Take the line that contains "text_box [739, 270, 1490, 1115]" as the start and the last line of the entries as the end, and print both and everything between them exactly, without the pictures.
# # #
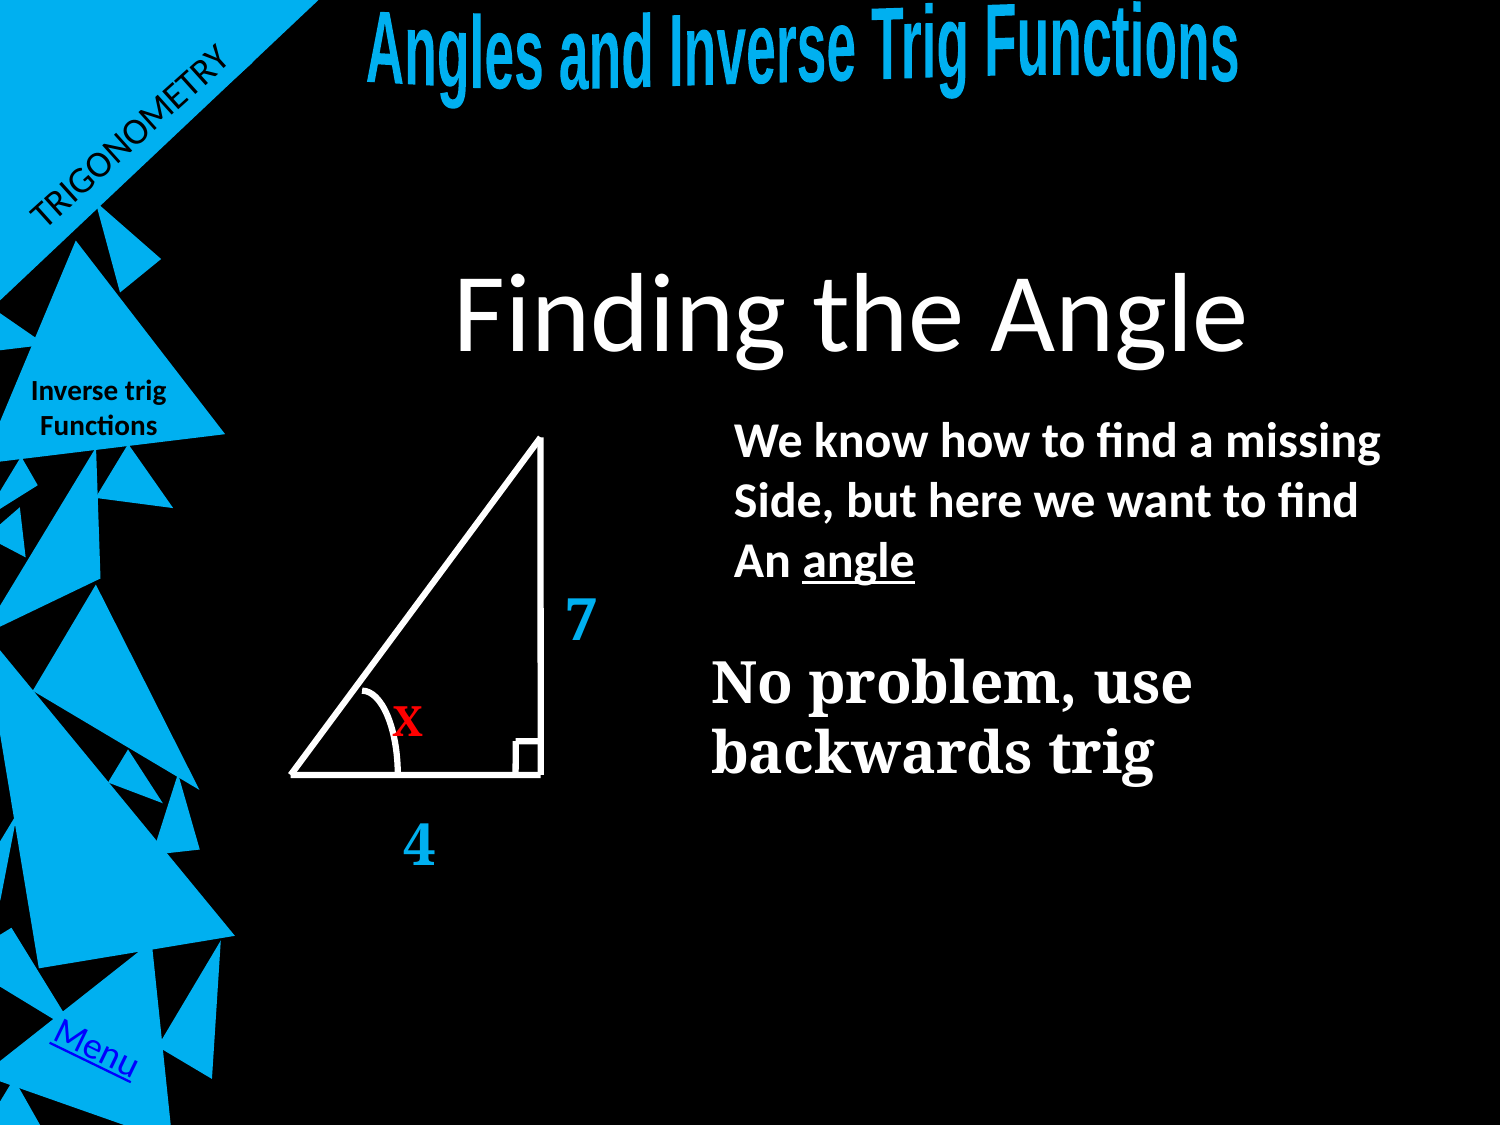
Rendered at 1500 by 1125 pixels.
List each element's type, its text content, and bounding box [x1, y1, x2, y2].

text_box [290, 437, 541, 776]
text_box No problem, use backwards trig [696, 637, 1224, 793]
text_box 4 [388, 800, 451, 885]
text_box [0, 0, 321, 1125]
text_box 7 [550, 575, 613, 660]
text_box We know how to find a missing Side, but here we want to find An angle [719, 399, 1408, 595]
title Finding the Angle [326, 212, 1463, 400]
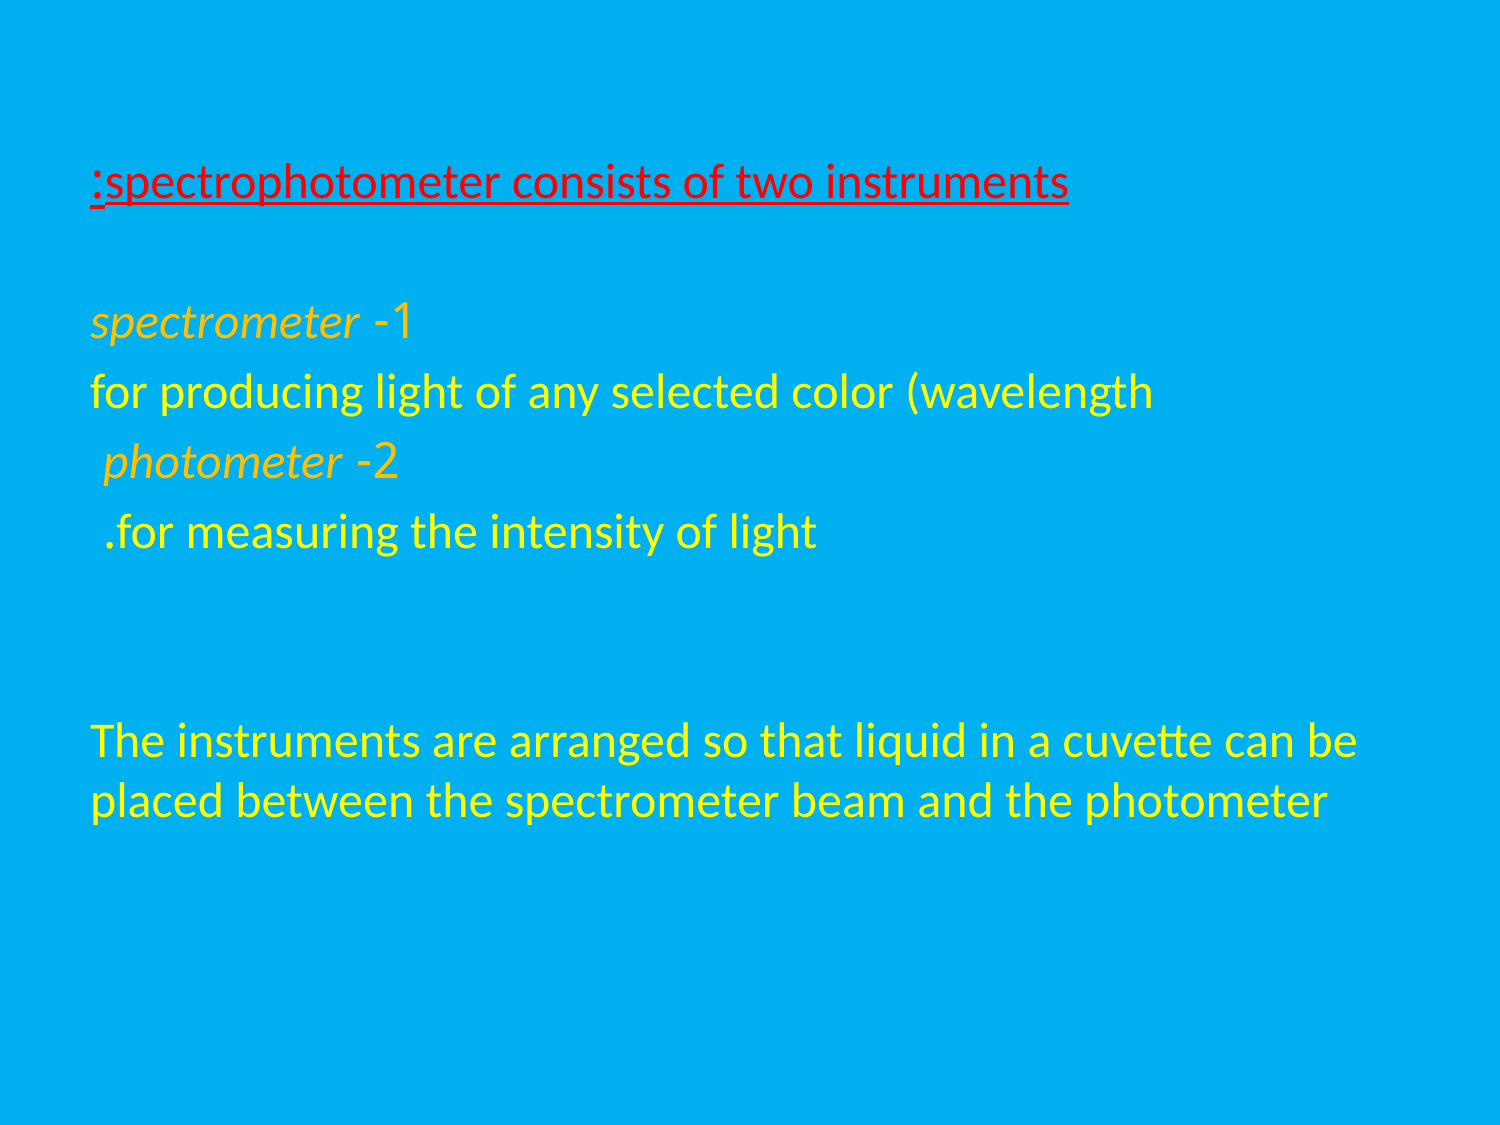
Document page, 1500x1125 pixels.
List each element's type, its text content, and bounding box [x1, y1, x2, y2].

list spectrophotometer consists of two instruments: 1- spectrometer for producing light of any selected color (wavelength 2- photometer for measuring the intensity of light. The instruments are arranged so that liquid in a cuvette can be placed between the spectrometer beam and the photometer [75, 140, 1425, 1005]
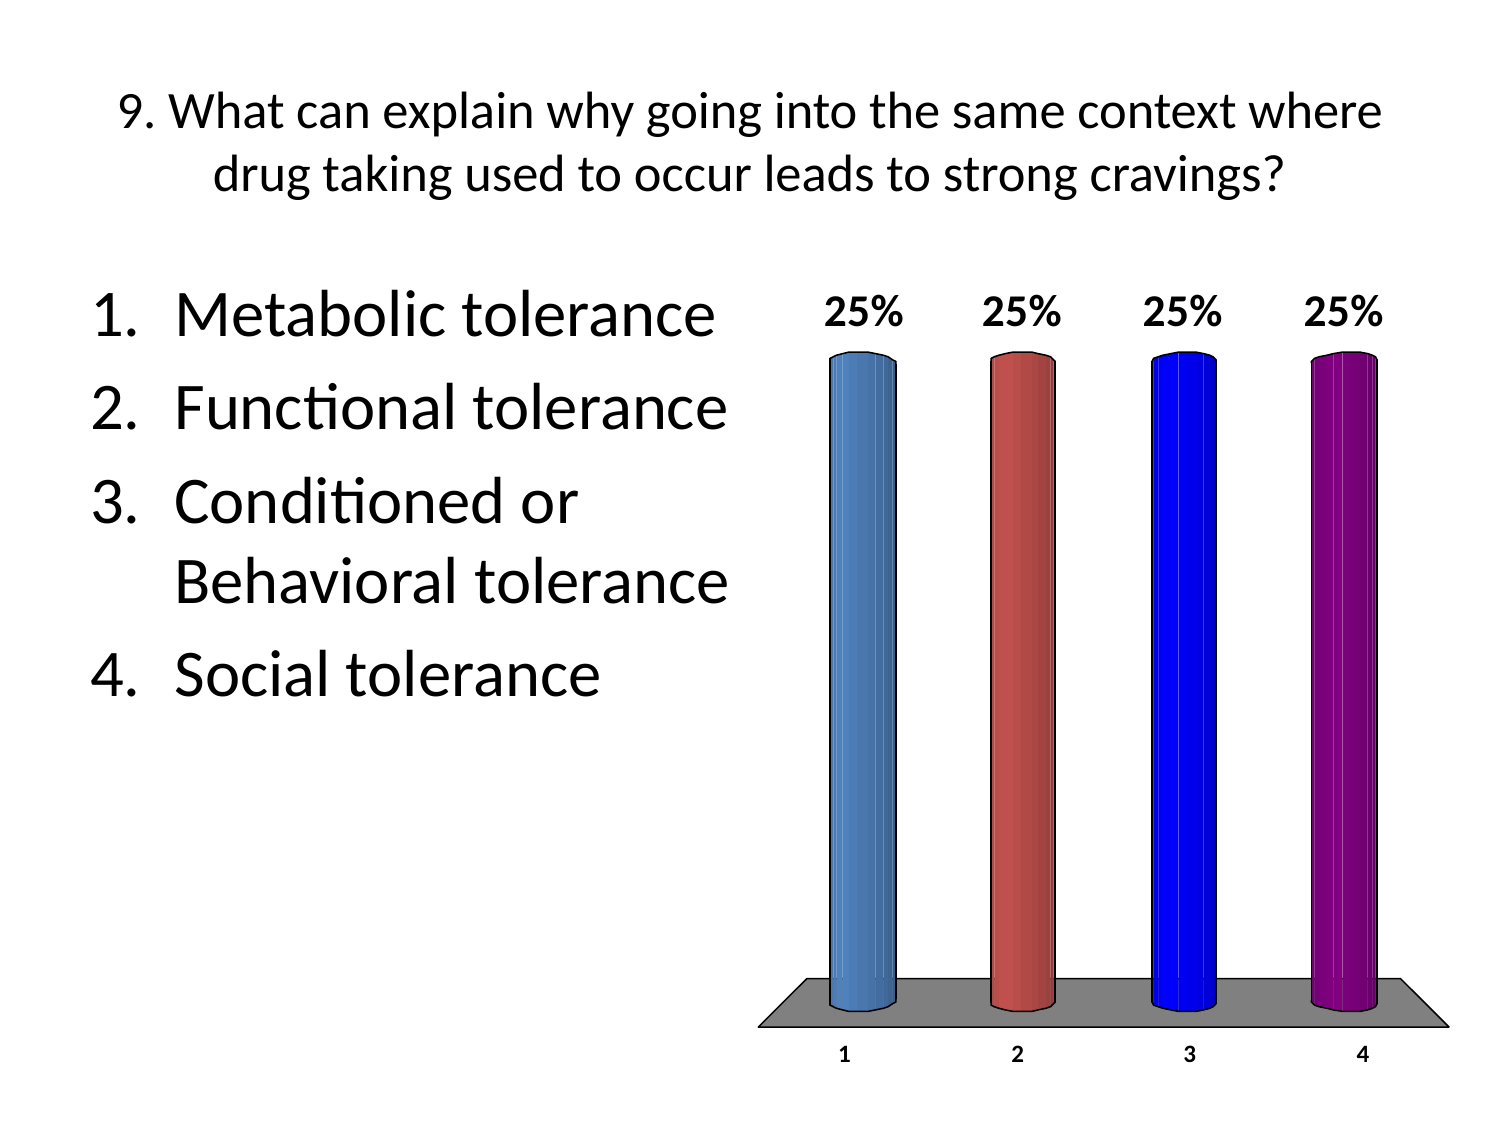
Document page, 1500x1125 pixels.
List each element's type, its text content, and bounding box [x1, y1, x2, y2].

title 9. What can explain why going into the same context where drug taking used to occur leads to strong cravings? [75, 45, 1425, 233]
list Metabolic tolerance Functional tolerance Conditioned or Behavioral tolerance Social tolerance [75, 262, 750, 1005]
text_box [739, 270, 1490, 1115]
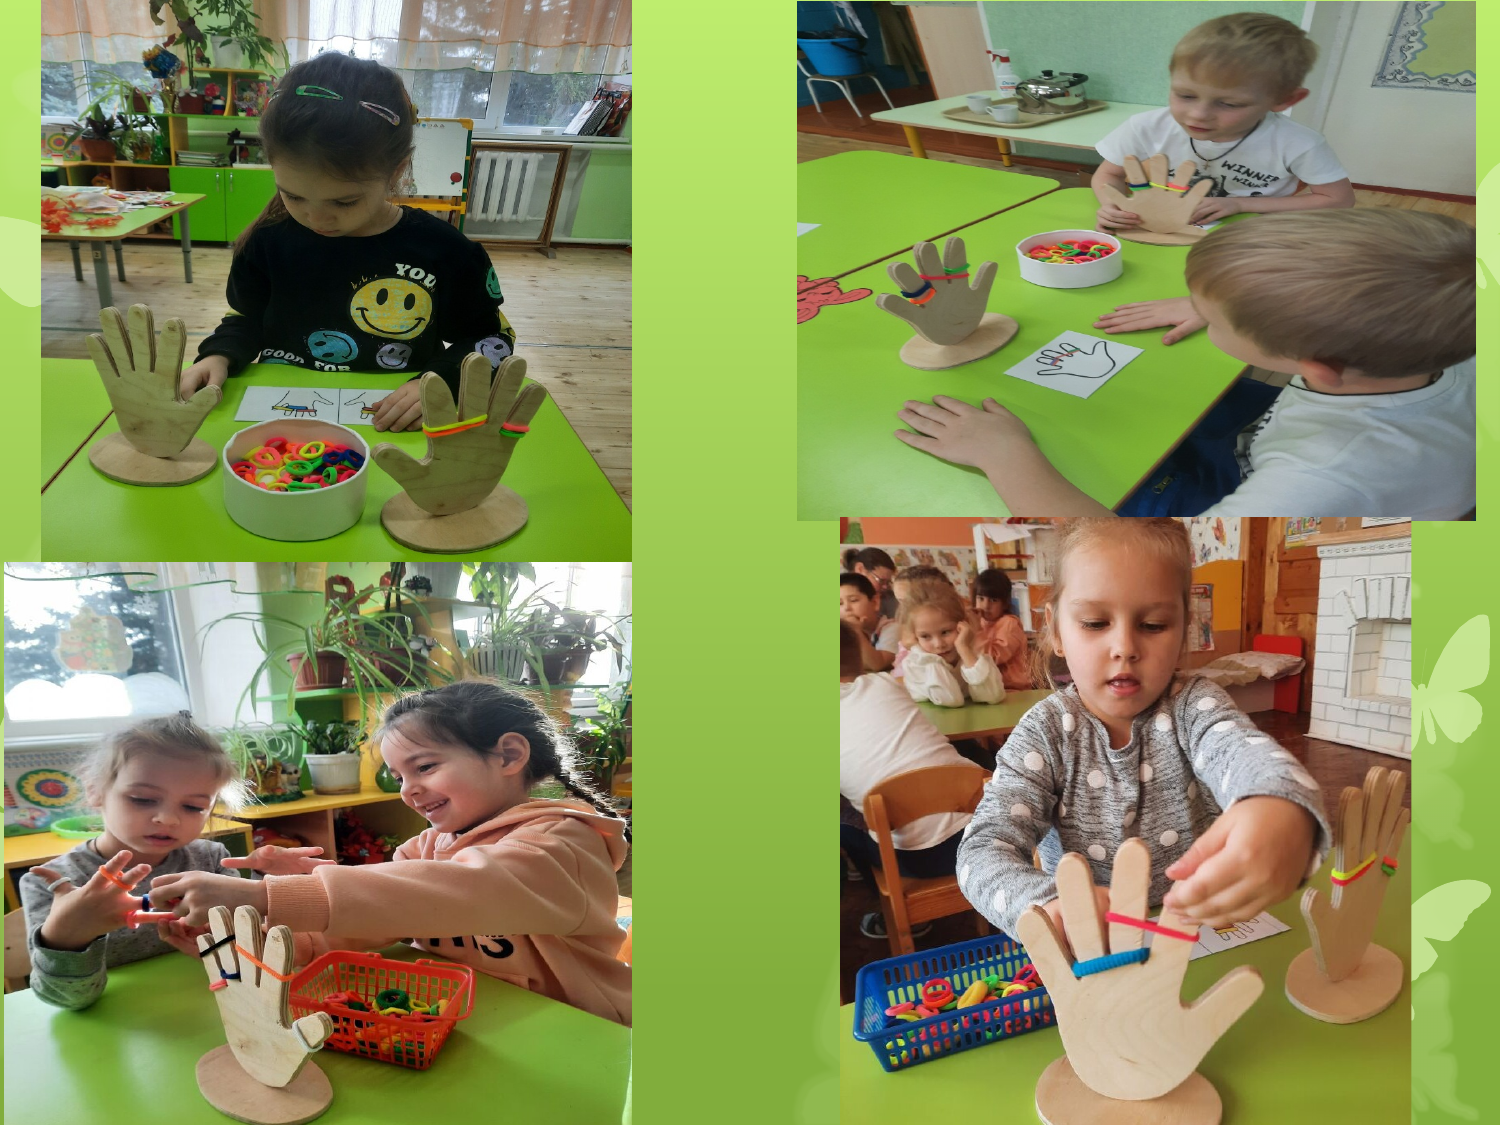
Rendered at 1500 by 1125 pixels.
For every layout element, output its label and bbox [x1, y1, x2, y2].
# # #
» **Written answer**:
text_box [739, 270, 1490, 1115]
Rendered at 1500 by 1125 pixels.
For every layout element, output its label and bbox [x1, y1, x2, y2].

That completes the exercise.